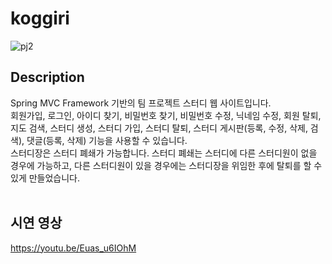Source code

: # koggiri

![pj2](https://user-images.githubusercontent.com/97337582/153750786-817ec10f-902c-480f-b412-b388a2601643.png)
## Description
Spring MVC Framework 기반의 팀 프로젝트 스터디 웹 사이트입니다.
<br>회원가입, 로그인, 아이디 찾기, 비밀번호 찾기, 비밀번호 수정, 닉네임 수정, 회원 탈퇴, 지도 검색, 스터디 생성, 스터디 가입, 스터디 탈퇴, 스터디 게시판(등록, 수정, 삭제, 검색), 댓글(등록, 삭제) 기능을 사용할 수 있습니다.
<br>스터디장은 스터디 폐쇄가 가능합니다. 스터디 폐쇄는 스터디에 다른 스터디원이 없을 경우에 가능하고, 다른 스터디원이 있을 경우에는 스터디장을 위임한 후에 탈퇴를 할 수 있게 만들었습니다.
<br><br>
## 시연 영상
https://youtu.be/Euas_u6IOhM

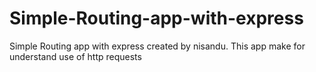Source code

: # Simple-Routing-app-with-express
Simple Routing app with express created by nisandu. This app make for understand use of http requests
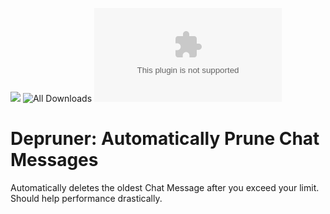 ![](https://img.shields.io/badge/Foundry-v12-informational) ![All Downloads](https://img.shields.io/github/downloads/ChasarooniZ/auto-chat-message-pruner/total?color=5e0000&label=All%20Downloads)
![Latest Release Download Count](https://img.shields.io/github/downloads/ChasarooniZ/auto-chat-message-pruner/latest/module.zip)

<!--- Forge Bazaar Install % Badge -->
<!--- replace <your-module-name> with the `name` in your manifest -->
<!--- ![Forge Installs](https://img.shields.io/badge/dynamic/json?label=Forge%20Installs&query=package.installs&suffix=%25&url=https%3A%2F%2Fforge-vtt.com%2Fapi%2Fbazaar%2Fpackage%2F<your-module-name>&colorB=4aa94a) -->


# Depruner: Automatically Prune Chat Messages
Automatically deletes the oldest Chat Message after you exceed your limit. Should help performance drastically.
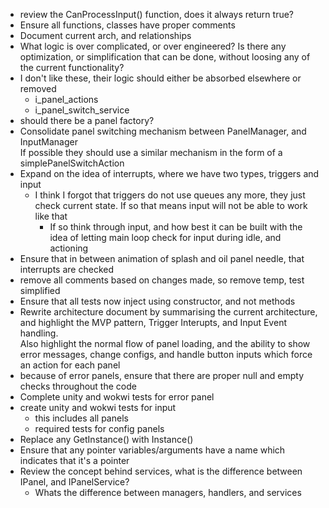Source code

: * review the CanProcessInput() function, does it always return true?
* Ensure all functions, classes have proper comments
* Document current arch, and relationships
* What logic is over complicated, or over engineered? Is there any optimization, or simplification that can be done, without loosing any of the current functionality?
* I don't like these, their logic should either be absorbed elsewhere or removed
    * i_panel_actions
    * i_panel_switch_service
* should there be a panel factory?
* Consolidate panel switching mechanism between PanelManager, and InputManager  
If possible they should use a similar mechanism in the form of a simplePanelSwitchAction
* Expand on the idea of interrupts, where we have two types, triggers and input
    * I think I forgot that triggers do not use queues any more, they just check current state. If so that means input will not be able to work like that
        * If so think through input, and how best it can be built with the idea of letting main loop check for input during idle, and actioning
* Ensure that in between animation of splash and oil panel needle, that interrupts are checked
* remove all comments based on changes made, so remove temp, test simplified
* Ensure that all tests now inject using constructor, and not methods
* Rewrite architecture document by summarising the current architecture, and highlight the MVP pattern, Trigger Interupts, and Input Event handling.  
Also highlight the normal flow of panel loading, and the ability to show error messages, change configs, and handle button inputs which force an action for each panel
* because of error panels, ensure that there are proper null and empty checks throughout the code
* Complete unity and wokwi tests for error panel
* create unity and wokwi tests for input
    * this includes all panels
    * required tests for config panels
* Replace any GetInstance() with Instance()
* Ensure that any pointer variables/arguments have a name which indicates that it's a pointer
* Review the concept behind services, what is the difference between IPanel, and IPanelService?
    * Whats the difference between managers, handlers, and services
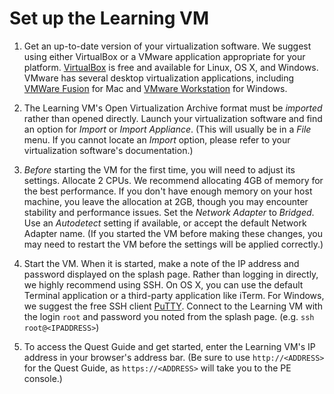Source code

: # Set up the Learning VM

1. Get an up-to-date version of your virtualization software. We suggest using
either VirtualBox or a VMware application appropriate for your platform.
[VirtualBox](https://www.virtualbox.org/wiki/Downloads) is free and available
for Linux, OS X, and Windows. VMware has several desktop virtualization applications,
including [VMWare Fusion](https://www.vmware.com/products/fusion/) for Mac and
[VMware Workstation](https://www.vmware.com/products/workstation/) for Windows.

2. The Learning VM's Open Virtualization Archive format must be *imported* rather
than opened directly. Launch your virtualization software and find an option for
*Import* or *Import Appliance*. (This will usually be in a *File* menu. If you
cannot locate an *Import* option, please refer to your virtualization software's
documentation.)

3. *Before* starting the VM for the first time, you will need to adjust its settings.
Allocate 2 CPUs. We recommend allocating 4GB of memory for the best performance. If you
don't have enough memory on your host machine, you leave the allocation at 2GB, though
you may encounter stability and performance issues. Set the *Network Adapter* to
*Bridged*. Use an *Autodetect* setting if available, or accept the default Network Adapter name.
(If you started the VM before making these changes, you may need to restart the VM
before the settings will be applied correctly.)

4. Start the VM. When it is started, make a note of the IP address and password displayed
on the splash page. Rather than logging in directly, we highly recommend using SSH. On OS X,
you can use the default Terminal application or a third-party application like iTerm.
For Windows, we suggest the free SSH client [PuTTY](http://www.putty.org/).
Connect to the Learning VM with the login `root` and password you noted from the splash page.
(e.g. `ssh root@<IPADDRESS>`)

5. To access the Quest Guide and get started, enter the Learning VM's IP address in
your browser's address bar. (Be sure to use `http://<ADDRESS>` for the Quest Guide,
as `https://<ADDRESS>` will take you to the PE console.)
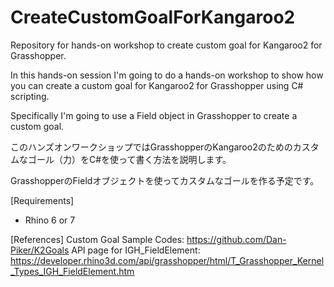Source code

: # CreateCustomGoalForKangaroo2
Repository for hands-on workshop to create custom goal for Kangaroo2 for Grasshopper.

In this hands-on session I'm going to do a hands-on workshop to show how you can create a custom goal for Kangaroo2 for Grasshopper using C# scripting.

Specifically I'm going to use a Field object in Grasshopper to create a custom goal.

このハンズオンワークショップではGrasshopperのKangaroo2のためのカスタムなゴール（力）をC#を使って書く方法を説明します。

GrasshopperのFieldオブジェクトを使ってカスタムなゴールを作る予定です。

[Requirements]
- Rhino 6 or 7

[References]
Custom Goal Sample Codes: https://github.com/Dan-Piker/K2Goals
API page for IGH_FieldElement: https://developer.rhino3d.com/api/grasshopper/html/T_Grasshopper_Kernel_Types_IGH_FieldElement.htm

[TASK DESCRIPTION] Which lines in the data contain the word "tests"? Copy each one out in full.

[ANSWER FOR THE TASK]
* Ensure that all tests now inject using constructor, and not methods
* Complete unity and wokwi tests for error panel
* create unity and wokwi tests for input
    * required tests for config panels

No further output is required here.